Alors, à la racine d'une parole et d'une représentation encore inconnues, encore dans les limbes, parce qu'elle n'a pas encore trouvé l'expression de sa subjectivité, peut-être fallait-il reproduire la nature sociale objective. Montrer l'image de ce qui est, que tout le monde sait, mais dont personne ne parle. À se demander si, au fond, l'enfant légitime du naturalisme ne serait pas, aujourd'hui, le « théâtre documentaire »...

Or l'intention de Kurô Tanino est d'exprimer quelque chose du même ordre : la culture exceptionnelle et singulière du Japon disparaît, elle meurt, elle est tuée par la mondialisation. Tout le monde le sait, mais il reste à le dire. Ou plutôt : tout le monde le sait et le dire n'y change rien. L'artiste est réduit à l'impuissance ; il manque de symboles, il manque de mots, il manque de mythes. Il ne lui reste plus que les objets. À ce titre, même le nain, sur la scène de Kurô Tanino, n'est plus un homme tout à fait, mais un objet de curiosité : il ne fait guère que se montrer, à la différence des monstres du film Freaks, par exemple. C'est à l'objet que revient l'effrayante mission de dire la vérité. Mission effrayante parce qu'il n'est pas sûr que cette auberge y réussisse seulement, et qu'après l'objet, quelle bouche trouvera-t-on pour dire la vérité ?

Entre cynisme et désespoir

C'est ainsi que la scène est constitué d'un énorme cube compact, divisé en quatre parties par des cloisons diagonales, qui déterminent quatre espaces scéniques triangulaires.
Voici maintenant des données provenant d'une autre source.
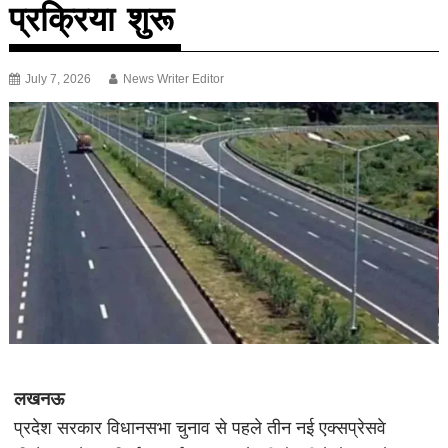
प्रक्रिया शुरू
July 7, 2026
News Writer Editor
लखनऊ
प्रदेश सरकार विधानसभा चुनाव से पहले तीन नई एक्सप्रेसवे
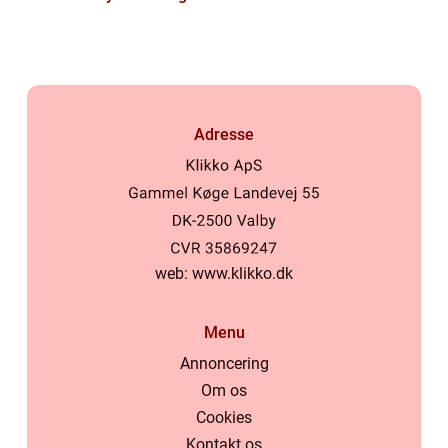
dit hjem
Adresse
web:
www.klikko.dk
Menu
Annoncering
Om os
Cookies
Kontakt os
L'hypoténuse de ces triangles formant le quatrième mur, la scène tourne dans ce cube et montre successivement quatre espaces : l'entrée et le vestibule de la maison, la chambre de l'aveugle, le vestiaire, le bain. À l'étage, car il y a un étage, la chambre de la vieille et des geishas. On a le sentiment d'une maison de poupée dont on a ôté la façade. Rien ne manque, pas un meuble, pas un accessoire, et vous pourriez aller vous dévêtir et vous joindre aux autres dans cette eau chaude, sans avoir à chercher une serviette, car tout est là.

 

 

Le temps s'approche du temps réel. Il y a de fortes ellipses entre les scènes, mais celles-ci, naturalisme oblige, sont aussi lentes que dans la vie : on arrive, on enlève ses chaussures, on rêve, on pense à rien, on échange quelques mots, tel personnage se montre ainsi, l'autre comme ça, on mange une boule de riz, on cherche la lumière, on se tait en regardant le vide, il y a des bruits. On échange des conversations incomplètes, et on ne parle pas fort, il n'y a pas de public. Seule la voix d'une narratrice, par moment, et les écrans des surtitres, font lien.

Enfin, il y a cette marionnette hideuse, nue, pourvue d'une énorme tête et d'un braquemard, aussi grande que son manipulateur nain, et peut-être son alter ego. Elle perfore la représentation d'un pavé expressionniste jeté dans la mare, et il faut avouer qu'on ne comprend pas bien ce qu'elle vient faire là, sinon faire un pied-de-nez cynique de la part de Tokyo, à l'adresse des culs terreux. Ces personnages sympathiques, en effet, le père et le fils, semblaient arriver là pour sauver le monde ancien, en véritables héros. La missive qu'ils avaient reçues semblait le suggérer. Mais ils se dérobent. Mais ils ratent le rendez-vous. Et le spectateur devra assumer cette réalité, tant pis pour lui.